# If you have sold your items



## KentishTT (Jun 28, 2007)

Can you please mark them as SOLD at the earliest opportunity.

I wish I had a quid for everytime I commit to a purchase and never hear anythng back from the seller.

If you mark the item/s as SOLD you will also not keep getting PM's about them when they have gone so, it's a win/win situation :wink:

Thank you!

Perhaps make this a sticky Kev, Jae?


----------



## Nilesong (Jan 19, 2009)

Good call! :idea: 
Don't know why we didn't think of that before!
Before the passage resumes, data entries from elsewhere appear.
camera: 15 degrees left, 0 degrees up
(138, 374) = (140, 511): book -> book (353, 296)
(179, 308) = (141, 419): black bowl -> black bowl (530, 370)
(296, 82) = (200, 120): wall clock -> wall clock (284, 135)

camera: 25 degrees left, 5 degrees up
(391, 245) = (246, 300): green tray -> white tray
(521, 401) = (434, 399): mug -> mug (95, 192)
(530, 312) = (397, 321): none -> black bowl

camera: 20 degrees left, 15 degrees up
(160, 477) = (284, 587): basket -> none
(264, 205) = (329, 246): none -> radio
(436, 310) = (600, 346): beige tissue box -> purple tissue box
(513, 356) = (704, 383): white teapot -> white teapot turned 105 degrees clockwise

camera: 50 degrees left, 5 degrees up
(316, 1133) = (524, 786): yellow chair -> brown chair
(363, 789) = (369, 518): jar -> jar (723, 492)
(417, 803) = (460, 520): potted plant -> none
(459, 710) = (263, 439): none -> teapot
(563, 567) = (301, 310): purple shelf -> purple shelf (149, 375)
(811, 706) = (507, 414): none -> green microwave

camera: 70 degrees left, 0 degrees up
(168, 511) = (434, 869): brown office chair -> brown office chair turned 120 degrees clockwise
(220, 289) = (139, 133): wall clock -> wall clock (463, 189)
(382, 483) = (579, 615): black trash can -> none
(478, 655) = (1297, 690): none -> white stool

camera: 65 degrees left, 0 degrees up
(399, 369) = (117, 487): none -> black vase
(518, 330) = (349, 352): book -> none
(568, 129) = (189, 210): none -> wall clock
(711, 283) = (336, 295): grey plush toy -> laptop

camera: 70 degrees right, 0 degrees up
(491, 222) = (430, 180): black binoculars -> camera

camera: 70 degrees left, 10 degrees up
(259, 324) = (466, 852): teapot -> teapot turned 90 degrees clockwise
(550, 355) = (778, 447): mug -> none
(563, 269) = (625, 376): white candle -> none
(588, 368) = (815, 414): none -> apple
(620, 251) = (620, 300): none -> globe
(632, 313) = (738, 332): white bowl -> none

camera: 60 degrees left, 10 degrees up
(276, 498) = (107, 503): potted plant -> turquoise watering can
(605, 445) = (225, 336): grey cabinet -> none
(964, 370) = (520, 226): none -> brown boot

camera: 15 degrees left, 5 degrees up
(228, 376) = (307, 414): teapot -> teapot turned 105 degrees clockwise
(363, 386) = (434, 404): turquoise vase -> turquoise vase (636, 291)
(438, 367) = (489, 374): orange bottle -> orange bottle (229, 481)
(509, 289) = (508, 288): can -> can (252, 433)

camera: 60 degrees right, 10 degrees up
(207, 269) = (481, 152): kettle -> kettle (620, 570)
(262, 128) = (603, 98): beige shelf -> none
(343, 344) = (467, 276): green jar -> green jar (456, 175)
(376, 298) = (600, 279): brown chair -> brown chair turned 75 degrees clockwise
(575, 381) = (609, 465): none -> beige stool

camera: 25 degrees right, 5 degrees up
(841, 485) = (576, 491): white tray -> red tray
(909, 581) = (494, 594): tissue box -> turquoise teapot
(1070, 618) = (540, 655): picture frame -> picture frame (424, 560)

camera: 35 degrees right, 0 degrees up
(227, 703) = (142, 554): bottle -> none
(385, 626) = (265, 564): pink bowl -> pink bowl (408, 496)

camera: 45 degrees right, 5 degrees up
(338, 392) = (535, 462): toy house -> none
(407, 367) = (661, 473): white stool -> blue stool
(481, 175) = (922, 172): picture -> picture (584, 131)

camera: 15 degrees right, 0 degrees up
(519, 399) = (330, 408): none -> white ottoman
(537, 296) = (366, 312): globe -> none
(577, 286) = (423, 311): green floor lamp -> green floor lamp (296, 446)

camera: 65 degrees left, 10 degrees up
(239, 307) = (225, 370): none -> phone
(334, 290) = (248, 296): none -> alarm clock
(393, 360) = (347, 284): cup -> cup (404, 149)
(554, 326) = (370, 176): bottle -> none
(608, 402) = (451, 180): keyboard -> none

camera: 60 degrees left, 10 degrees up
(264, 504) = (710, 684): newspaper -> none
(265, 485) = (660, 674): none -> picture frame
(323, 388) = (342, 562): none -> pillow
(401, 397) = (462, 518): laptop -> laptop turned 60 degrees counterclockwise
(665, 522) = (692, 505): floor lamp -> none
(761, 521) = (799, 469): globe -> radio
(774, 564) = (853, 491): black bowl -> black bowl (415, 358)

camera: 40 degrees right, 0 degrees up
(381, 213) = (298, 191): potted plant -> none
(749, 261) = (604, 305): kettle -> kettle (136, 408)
Saves you even looking at the ad.


----------



## kmpowell (May 6, 2002)

KentishTT said:


> Perhaps make this a sticky Kev, Jae?


It's been part of the rules for as long as I can remember. Unfortunately people choose to ignore it.


----------



## KammyTT (Jun 28, 2006)

dont get me started on the for sale section :x

i saw an item today for some spacers an was going to post a reply but fergot that i wasnt allowed to so thought bugger sending a pm :evil: i couldnt be arsed as i didntg know how many other people has maybe sent pm`s.


----------



## KentishTT (Jun 28, 2007)

Why did this get moved to where nobody selling stuff will read it :? 
Could it be made a sticky in the for sale sections?

I know it's in the T&C's but who ever really reads those?


----------